Two papers co-authored by Effat University researchers advance the use of AI in cancer diagnosis — one mapping the best available techniques, one proposing a new method for breast cancer detection.
The gap between a cancer that kills and one that doesn't is often not a question of treatment. It is a question of timing. For skin cancer, survival rates climb as high as 95% when the disease is caught and treated early. When it isn't, the outcome is far worse. That single fact — the enormous difference that early detection makes — is what gives the current wave of AI research in oncology its urgency.
The clinical bottleneck is well understood. Determining whether a tumour is benign or malignant requires a specialist. Dermatologists with the training and experience to make that determination reliably are not available everywhere, and in regions with high patient demand or limited healthcare infrastructure, the wait for that expertise can be long enough to matter. AI does not solve every problem in cancer diagnosis, but it addresses this one directly: a model trained on thousands of tumour images can analyse a new one and classify it accurately, without the geographic and logistical constraints that limit access to human specialists.
Researchers at Effat University in Jeddah are contributing to this work on two fronts — one focused on understanding which AI techniques currently perform best for skin cancer diagnosis, and one proposing a new method for applying deep learning to breast cancer detection.

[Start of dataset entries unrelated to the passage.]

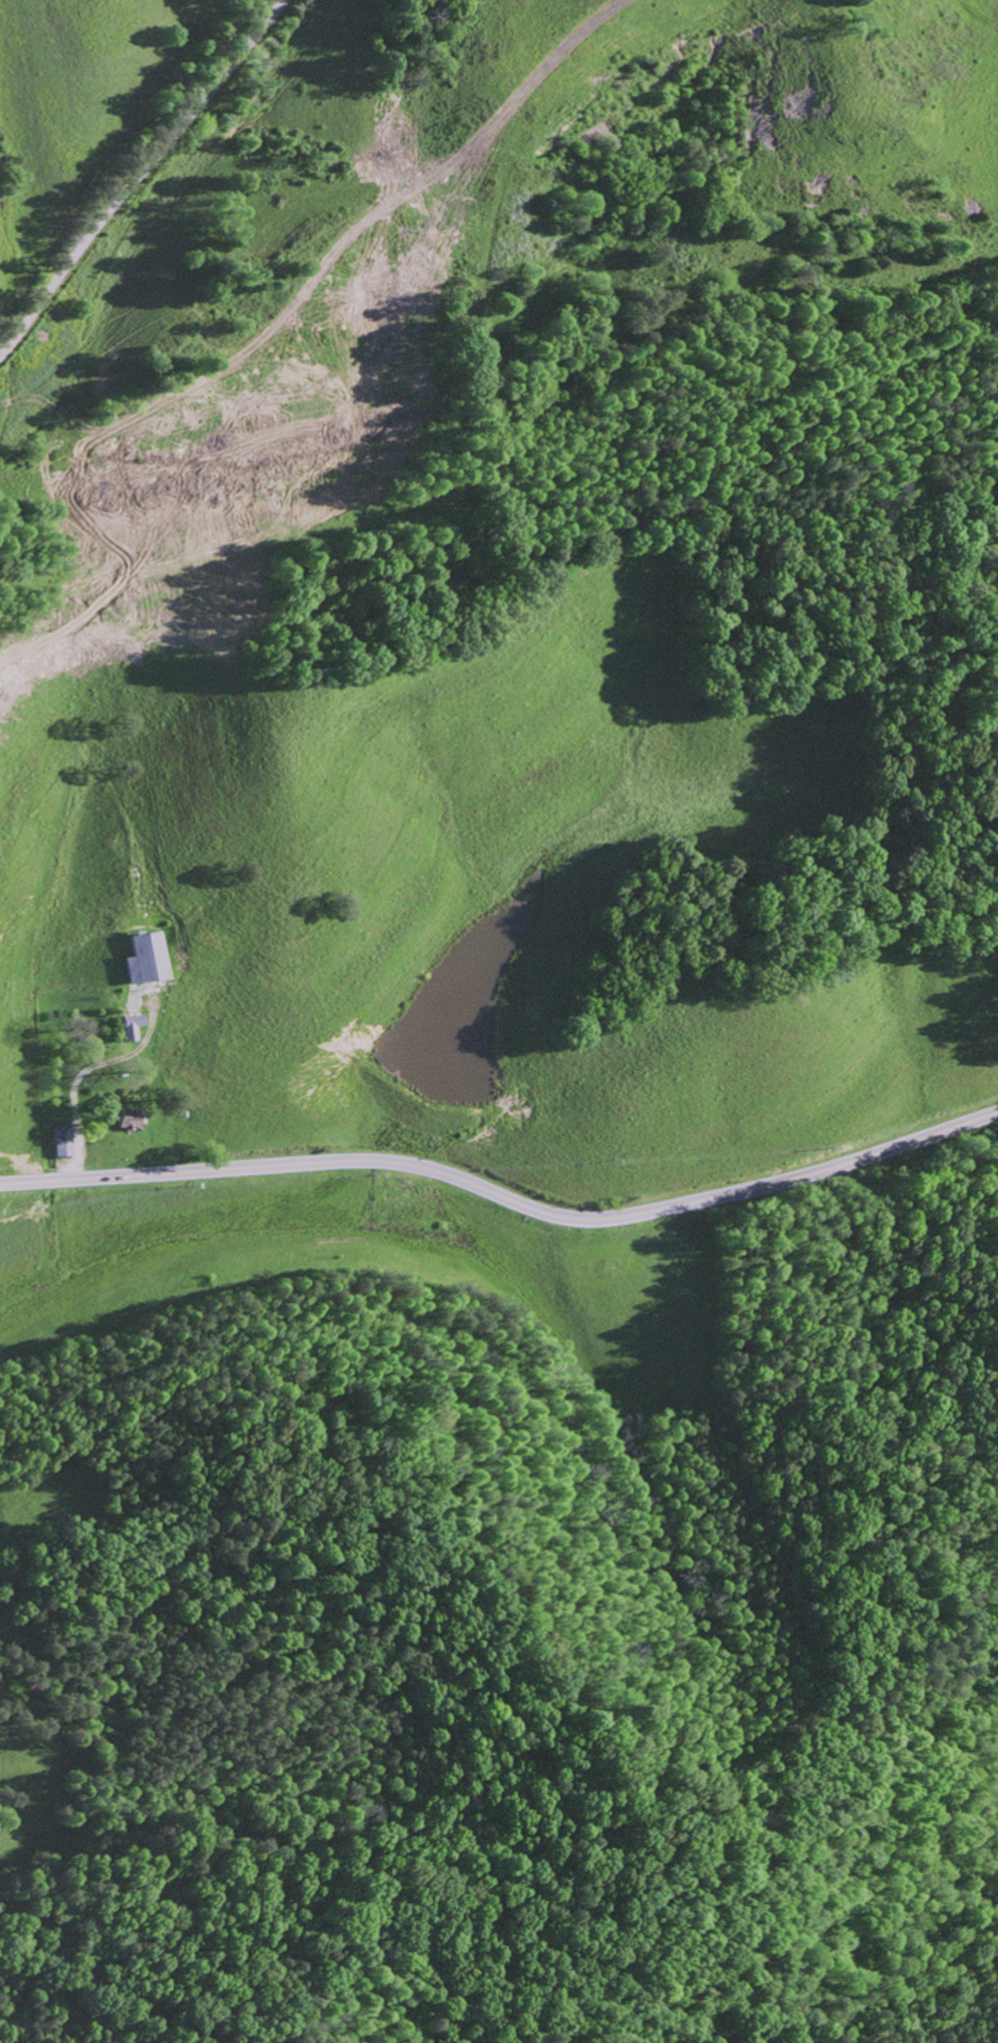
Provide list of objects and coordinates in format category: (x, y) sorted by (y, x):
road: (140, 172)
road: (323, 388)
building: (147, 958)
building: (131, 1025)
building: (129, 1118)
building: (63, 1140)
road: (504, 1197)

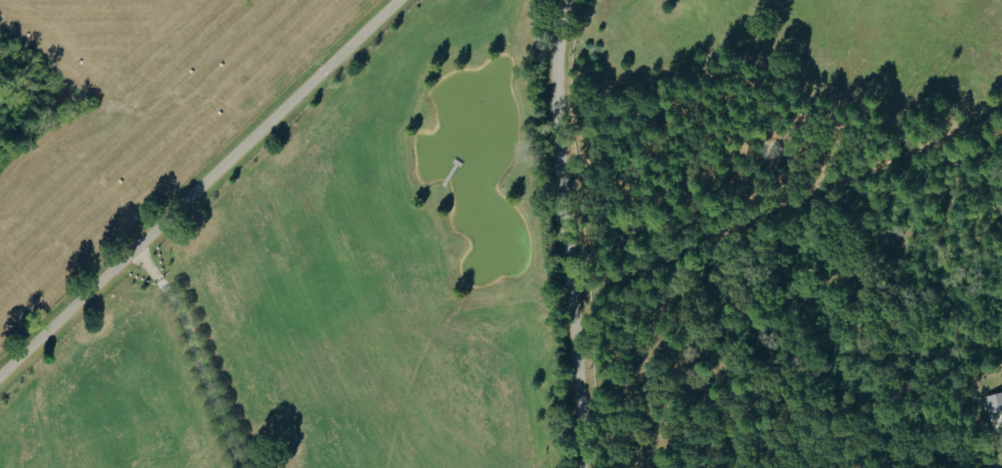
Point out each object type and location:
road: (197, 187)
road: (561, 233)
road: (196, 353)
building: (993, 401)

Seventeen Techniques, One Clear Frontrunner
A paper co-authored by Effat University's Saeed Mian Qaisar surveys the landscape of machine learning and deep learning approaches currently available for skin cancer diagnosis, comparing 17 techniques across the range of options the field offers.
The comparison spans methods with very different histories and design philosophies. Support Vector Machines, developed in the 1990s, are included for their well-documented accuracy. K-means Clustering and K-nearest Neighbours — techniques that date to the 1960s — are assessed for their flexibility and continued relevance. The paper also covers a range of deep learning models, including Long Short-Term Memory networks and Deep Neural Networks.
The standout finding is the performance of Convolutional Neural Networks. CNNs — deep learning models designed specifically for image analysis — have demonstrated accuracy above 90% in predicting different types of skin cancer, making them the most reliable tool currently available for this application. For anyone building or deploying AI diagnostic systems for skin cancer, the paper's comparison of 17 techniques provides a clear-eyed guide to where the field currently stands and which approaches are most worth investing in.
A New Way of Looking at Breast Cancer Images
The second contribution from Effat University moves beyond reviewing existing techniques into proposing something new. A paper co-authored by researcher Abdulhamit Subasi introduces what it calls a grid-based deep feature generator — a method for analysing ultrasound images of suspected breast cancer that works differently from conventional approaches.
Rather than processing an ultrasound image as a single input, the technique divides the image into a grid of rows and columns and applies pre-trained CNN models to each section individually. The result is a more granular extraction of diagnostic features from the image — a structured way of ensuring that the model captures detail that a whole-image approach might miss.
The practical significance of this is considerable. Ultrasound imaging is already among the more accessible diagnostic modalities, making it a natural candidate for AI-assisted analysis in settings where access to specialist healthcare is constrained. A technique that improves the diagnostic information extractable from ultrasound images without requiring specialist interpretation could extend reliable breast cancer detection to populations and regions that currently lack it.
Limitations the Field Has to Confront
Both lines of research sit within a field that, despite its progress, still has significant problems to work through. The most pressing is the lack of clinical data representing all skin types in the datasets used to train AI diagnostic models. A model trained predominantly on images from one population will carry biases that affect its accuracy for patients from underrepresented groups — a limitation with direct consequences for the populations who, in many cases, have the most to gain from better access to early detection.
Clinical adoption is the other variable. The technology's value depends entirely on whether it is integrated into clinical practice, and that integration requires dermatologists and other specialists to treat AI tools as complements to their expertise rather than competitors. The evidence from the research suggests that this framing — AI as an extension of specialist capability rather than a replacement for it — is the right one, both technically and practically. Getting clinicians to embrace it is as important as getting the algorithms right.